Suggestion: Increase sample density per epoch to lower validation loss variance
Opened this issue · 0 comments
After evaluating a few different checkpoints during training, I found that the checkpoint with the best validation loss, didn't necessarily produce the best result when rolled out on the robot. Sometimes the last_checkpoint is better, and sometimes a previously checkpoint with a higher validation loss is better.
I highly suspect this is due to the sampling strategy used.
https://github.com/tonyzhaozh/act/blob/dfe6c7f5ff13ecb4a9dec887f000c0e5d8afba72/utils.py#L35C4-L35C4
From these two lines.. it looks like an "item" in the dataset is a single random uniform sample from a trajectory.
I think this means that the validation set on each epoch, consists of say.. 10 randomly sampled timesteps, 1 from each episode in the validation set.
This I think is why the validation loss variance is kinda big during training.
When running 5000 epochs, I think it's quite possible to draw a "validation set" that achieves a low loss by "luck of the draw" (literally).
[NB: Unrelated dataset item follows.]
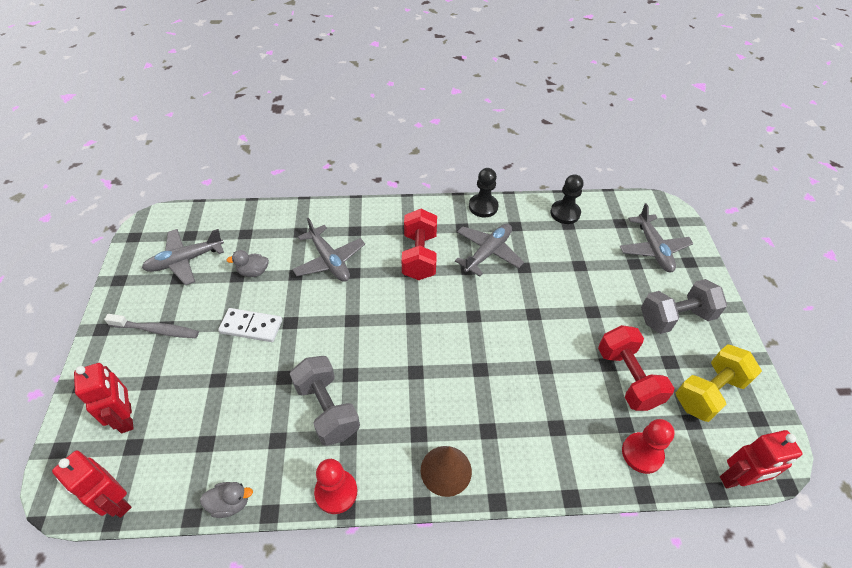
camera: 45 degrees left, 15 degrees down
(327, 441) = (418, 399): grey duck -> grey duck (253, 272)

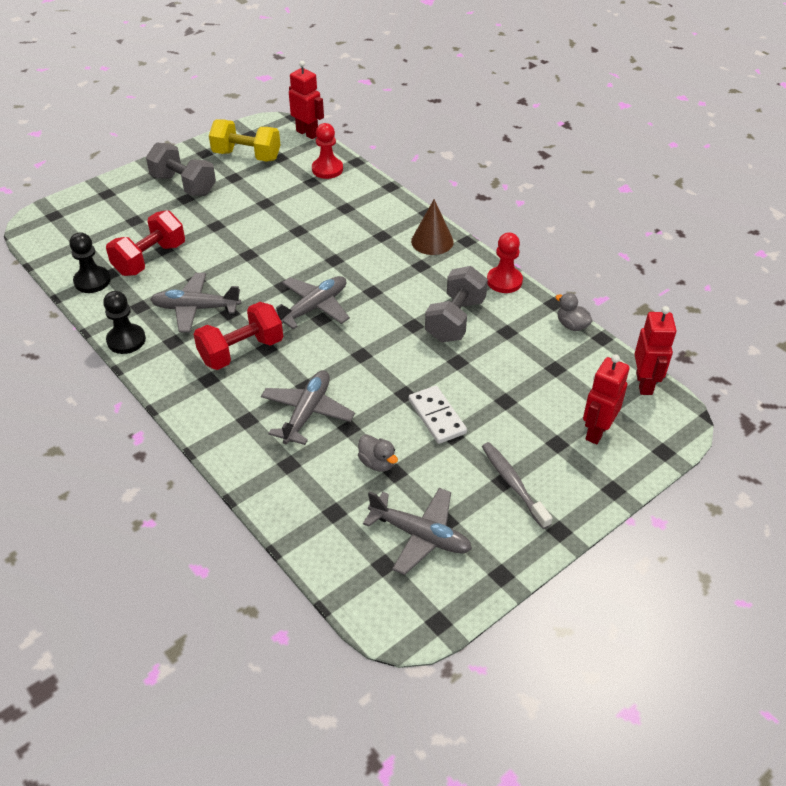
camera: 125 degrees left, 5 degrees down
(627, 378) = (269, 191): red dumbbell -> red dumbbell (150, 259)
(653, 249) = (105, 215): grey plane -> grey plane (314, 307)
To deal with this, in my clone I made a simple change... adding a samples_per_epoch parameter... that draws n samples per epoch (with replacement).
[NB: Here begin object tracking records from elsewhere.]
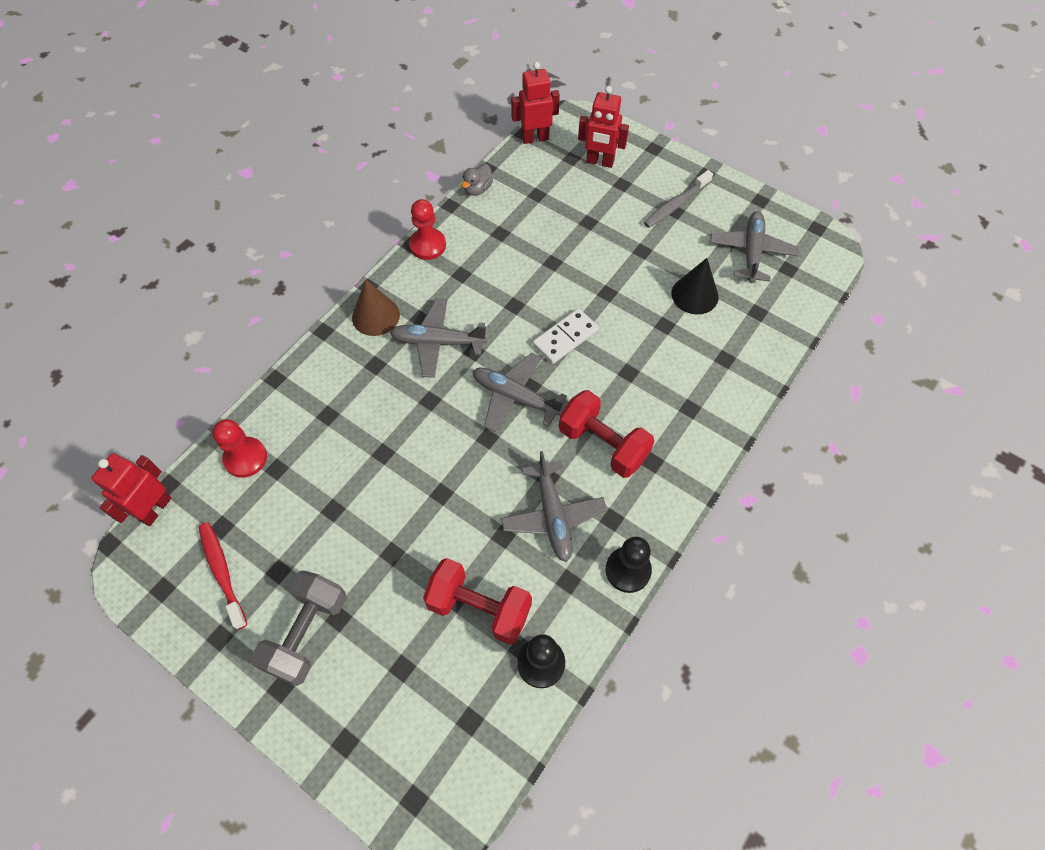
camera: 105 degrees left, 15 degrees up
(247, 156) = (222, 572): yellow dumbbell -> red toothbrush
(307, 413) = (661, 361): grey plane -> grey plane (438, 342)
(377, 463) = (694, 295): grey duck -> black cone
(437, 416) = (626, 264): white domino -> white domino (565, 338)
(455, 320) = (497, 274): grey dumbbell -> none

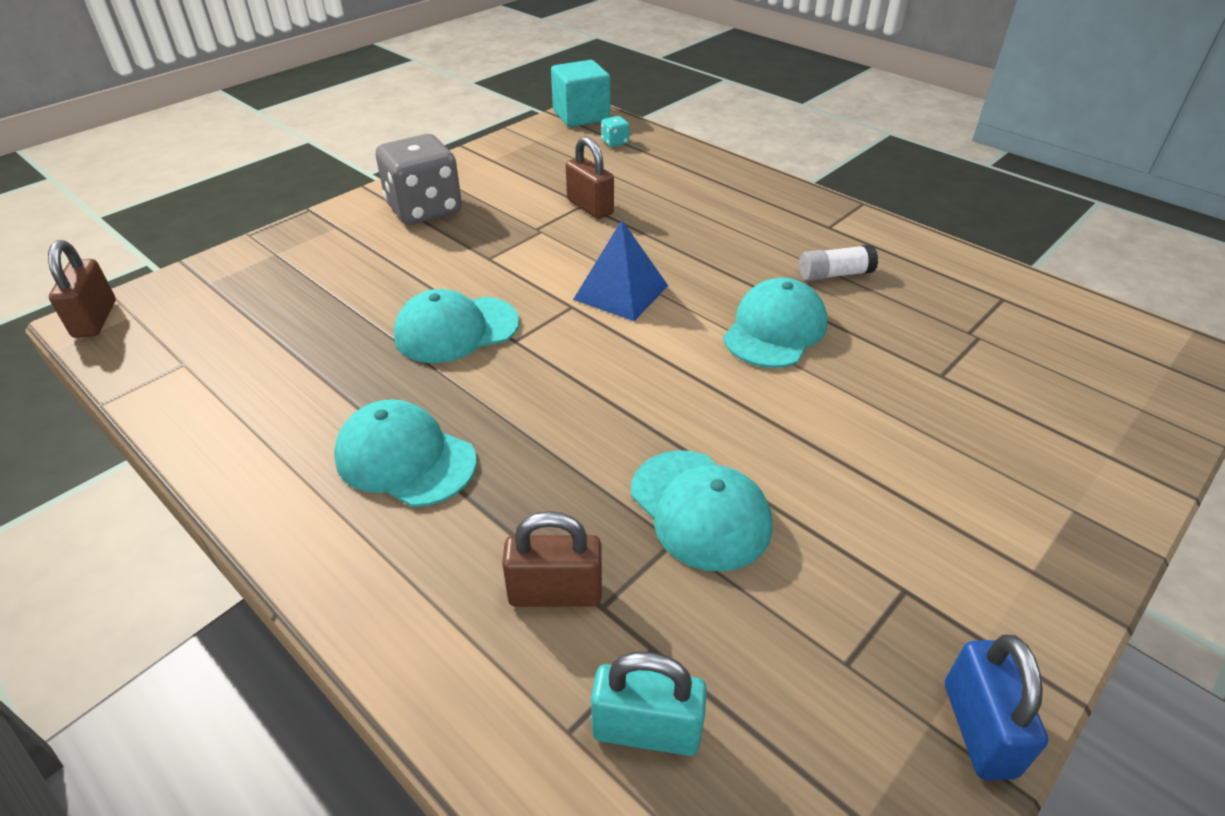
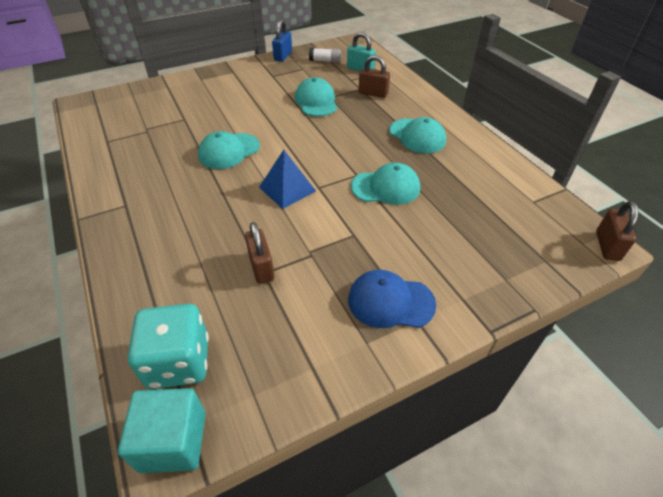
camera: 160 degrees left, 5 degrees up
(424, 209) = (390, 302): grey dice -> blue cap
(615, 142) = (179, 362): turquoise dice -> turquoise dice, size x2.49
(834, 274) = (165, 172): white glue stick -> white glue stick (325, 61)

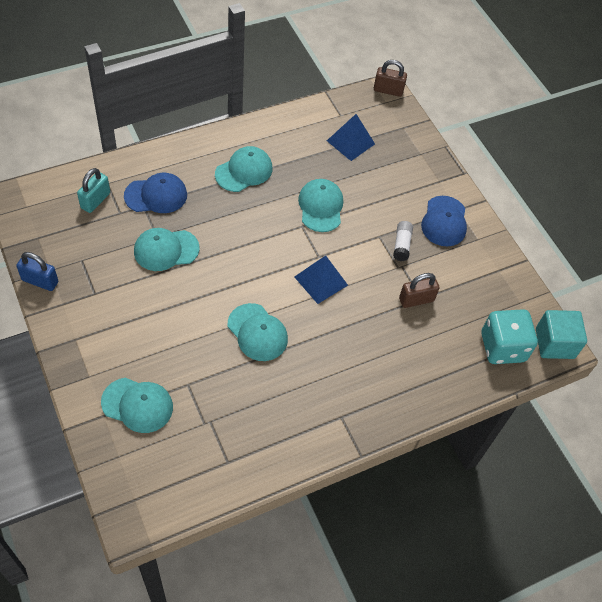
camera: 95 degrees left, 10 degrees up
(172, 99) = (137, 405): none -> turquoise cap
(325, 61) = (65, 234): white glue stick -> white glue stick (402, 245)
(373, 93) = (156, 195): brown padlock -> blue cap
(493, 210) = (350, 142): none -> blue pyramid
class EpisodicDataset(torch.utils.data.Dataset):
def __init__(self, episode_ids, dataset_dir, camera_names, norm_stats, samples_per_epoch=1):
super(EpisodicDataset).__init__()
self.episode_ids = episode_ids
self.dataset_dir = dataset_dir
self.camera_names = camera_names
self.norm_stats = norm_stats
self.is_sim = None
self.samples_per_epoch = samples_per_epoch
self.__getitem__(0) # initialize self.is_sim
def __len__(self):
return len(self.episode_ids) * self.samples_per_epoch
def __getitem__(self, index):
index = index % len(self.episode_ids)
Then divide the number of epochs to train by the samples_per_epoch.
in my most recent run I used 8 samples per epoch for 625 epochs of training (100 episodes in that dataset).
I saw a big drop in the validation variance.. also, if I train longer, I do appear to get better quality rollouts for lower validation losses.
If training on 50 episodes, I might try 10/500 or 16/300
The best part, is you can restore the original behavior, just by setting samples_per_epoch = 1.